Therapy felt like the next step. I found a sliding-scale therapist and saw her weekly, unpacking the ripple effects of losing my mom. After nearly a year, she moved away. I chose not to continue with someone new because I “felt good.” I didn’t realize I’d worked through the anger but never learned coping tools — something life would soon reveal.

By 2016, newly married, I faced a new chapter of grief. My grandmother developed serious health issues, and without my mom there, those responsibilities often fell on me. I found myself resentful again — wishing my mom had taken better care of herself, wishing she were here. The stress spilled into my marriage until I finally returned to therapy. This time, I didn’t start at the beginning; I simply showed up with whatever was weighing on my heart. Gradually, I began recognizing how my grief colored nearly everything.

Then came panic attacks. As life finally stabilized, I became terrified it would all be taken away. I planned obsessively — and then planned for the plans. My husband gently joined me in this ritual because it helped me feel safe. Eventually, my doctor restarted Zoloft and mentioned it was safe during pregnancy — which felt irrelevant since I was convinced I’d never be a good mother, burdened by too much trauma and afraid I couldn’t live up to my own mom.
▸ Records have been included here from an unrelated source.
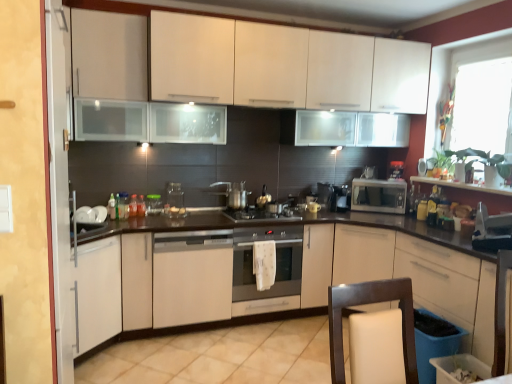
Question: Is transparent glass jar at center, which is counted as the eighth appliance, starting from the right, in front of or behind translucent glass jar at center, which is counted as the 1th bottle, starting from the left, in the image?

Choices:
 (A) front
 (B) behind

Answer: (B)

Question: Considering the relative positions of transparent glass jar at center, which is counted as the eighth appliance, starting from the right, and translucent glass jar at center, placed as the 2th bottle when sorted from right to left, in the image provided, is transparent glass jar at center, which is counted as the eighth appliance, starting from the right, to the left or to the right of translucent glass jar at center, placed as the 2th bottle when sorted from right to left,?

Choices:
 (A) left
 (B) right

Answer: (B)

Question: Which of these objects is positioned closest to the white glossy microwave at upper right, the sixth appliance positioned from the left?

Choices:
 (A) transparent glass jar at center, which is counted as the eighth appliance, starting from the right
 (B) satin silver kettle at center, the seventh appliance from the right
 (C) white matte dishwasher at center, the 2th home appliance viewed from the right
 (D) satin silver oven at center, which is counted as the first home appliance, starting from the right
 (E) metallic silver toaster at right, the first appliance when ordered from right to left

Answer: (B)

Question: Which of these objects is positioned closest to the satin silver coffee maker at center, arranged as the 5th appliance when viewed from the left?

Choices:
 (A) metallic silver toaster at right, the first appliance when ordered from right to left
 (B) satin silver kettle at center, the 3th appliance in the left-to-right sequence
 (C) translucent glass bottle at center, acting as the second bottle starting from the left
 (D) translucent glass jar at center, which is counted as the 1th bottle, starting from the left
 (E) satin silver oven at center, which is counted as the first home appliance, starting from the right

Answer: (B)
Five years — and two babies — later, I’m navigating another layer of grief: becoming a mother without my mother. Instead of anger, there is acceptance. Losing her changed the path of my life, but it also led me to my husband and children, and I would walk through the pain again if it meant reaching them. Motherhood has connected me to my mom in a new way — I finally understand the fierce love she carried.

Today, I still take Zoloft. I still go to therapy. And I probably always will. My mental health matters deeply — not just for me, but for the two little humans who depend on me. I miss my mom every day, but the grief has softened. I share my story to normalize both mourning and getting help. For me, healing looks like therapy, medication, movement — and allowing myself to cry when memories hit so hard I lose my breath. I honor the ache, the lessons, my mom, and the progress I’ve made.
Grief doesn’t move in straight lines. It rises, recedes, and reshapes us — and somehow, that’s okay.